## ZIEL 1
Gib den Abschnitt der Regierungsvorlage von „Regierungsvorlage“ bis einschließlich „2004 außer Kraft.“ wortgetreu wieder.
## ZIEL 2
Mit welchem Zeitpunkt tritt das Bundesverfassungsgesetz laut der Regierungsvorlage außer Kraft?

## DOKUMENT
==========
387 der Beilagen zu den Stenographischen Protokollen des Nationalrates XXI. GP

Ausgedruckt am 1. 12. 2000

Regierungsvorlage


Bundesverfassungsgesetz über den Verfassungsrang bestimmter finanzausgleichs­rechtlicher Bestimmungen

Der Nationalrat hat beschlossen:

Artikel 1

§ 8 Abs. 6 Z 9a und 9b und § 10 Abs. 2 Z 3a des Finanzausgleichsgesetzes 1997 und § 10 Abs. 7 Z 11 und Z 12, § 10 Abs. 9 und § 12 Abs. 2 Z 4 des Finanzausgleichsgesetzes 2001 sind Verfassungsbestimmungen.

Artikel 2

Dieses Bundesverfassungsgesetz tritt mit 1. Jänner 2000 in Kraft und tritt mit Ablauf des 31. Dezember 2004 außer Kraft.

Vorblatt

Probleme:

Wechselseitige Klagen der Gebietskörperschaften gegen strittige Bestimmungen im Finanzausgleich bringen die Gefahr, dass eine seriöse Haushaltsplanung insbesondere der Gemeinden unmöglich wird.

Ziele und Inhalt:

Durch eine verfassungsrechtliche Absicherung der Bestimmungen über den abgestuften Bevölkerungs­schlüssel und die Verteilung der Werbeabgabe soll den betroffenen Gebietskörperschaften die erforder­liche Rechtssicherheit gegeben werden.
==========
## DATENSATZINHALT
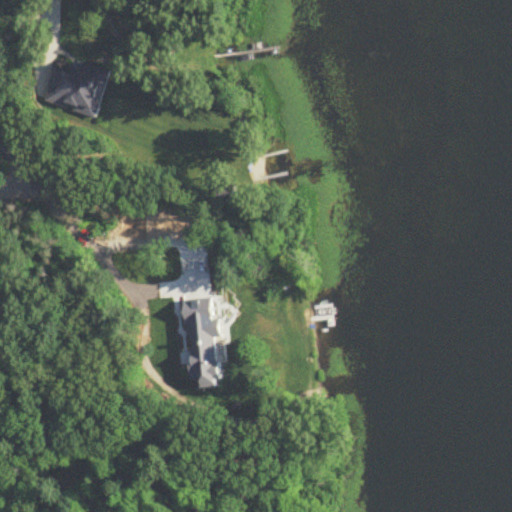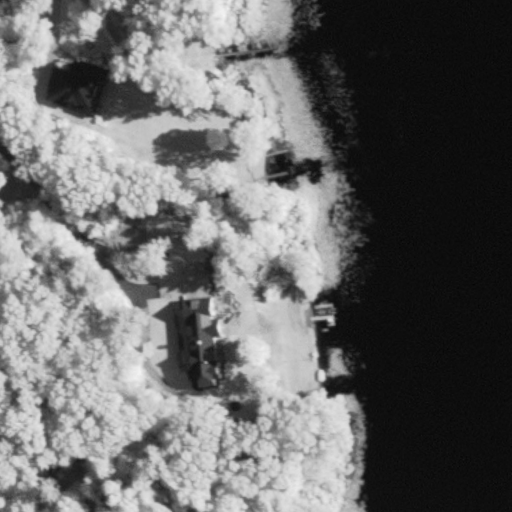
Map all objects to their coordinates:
road: (51, 28)
building: (79, 90)
building: (226, 191)
road: (79, 231)
building: (209, 332)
==========
## LÖSUNG 1
Regierungsvorlage


Bundesverfassungsgesetz über den Verfassungsrang bestimmter finanzausgleichs­rechtlicher Bestimmungen

Der Nationalrat hat beschlossen:

Artikel 1

§ 8 Abs. 6 Z 9a und 9b und § 10 Abs. 2 Z 3a des Finanzausgleichsgesetzes 1997 und § 10 Abs. 7 Z 11 und Z 12, § 10 Abs. 9 und § 12 Abs. 2 Z 4 des Finanzausgleichsgesetzes 2001 sind Verfassungsbestimmungen.

Artikel 2

Dieses Bundesverfassungsgesetz tritt mit 1. Jänner 2000 in Kraft und tritt mit Ablauf des 31. Dezember 2004 außer Kraft.

## LÖSUNG 2
Mit Ablauf des 31. Dezember 2004.